World leaders pledge to halt Earth’s destruction ahead of UN summit

World Leaders released a Pledge to Reverse Biodiversity Loss by 2030 for Sustainable Development ahead of the Summit on Biodiversity on September 30, 2020. Read the full text of the Leaders Pledge at www.leaderspledgefornature.org .

We, political leaders participating in the United Nations Summit on Biodiversity, representing 64 * countries from all regions and the European Union, have come together today, on 28 September 2020, ahead of the Summit to send a united signal to step up global ambition for biodiversity and to commit to matching our collective ambition for nature, climate and people with the scale of the crisis at hand.

We reaffirm our commitment to international cooperation and multilateralism, based on unity, solidarity and trust among countries, peoples and generations, as the only way for the world to effectively respond to current and future global environmental crises.

Read the full Pledge at www.leaderspledgefornature.org .
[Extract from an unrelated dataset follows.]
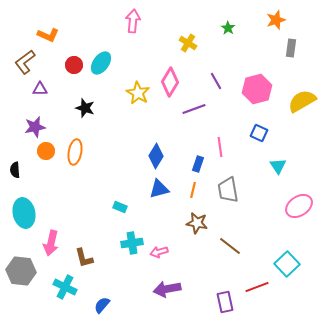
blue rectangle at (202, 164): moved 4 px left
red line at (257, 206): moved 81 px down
World leaders pledge to halt Earth’s destruction ahead of UN summit
France, Germany and UK among more than 60 countries promising to put wildlife and climate at heart of post-Covid recovery plans

The Guardian Newspaper published a review of the Pledge by Patrick Greenfield in advance of the Summit:

World leaders have pledged to clamp down on pollution, embrace sustainable economic systems and eliminate the dumping of plastic waste in oceans by the middle of the century as part of “meaningful action” to halt the destruction of nature on Earth.

Emmanuel Macron, Angela Merkel, Justin Trudeau, Jacinda Ardern and Boris Johnson are among 64 leaders from five continents warning that humanity is in a state of planetary emergency due to the climate crisis and the rampant destruction of life-sustaining ecosystems. To restore the balance with nature, governments and the European Union have made a 10-point pledge to counteract the damage to systems that underpin human health and wellbeing.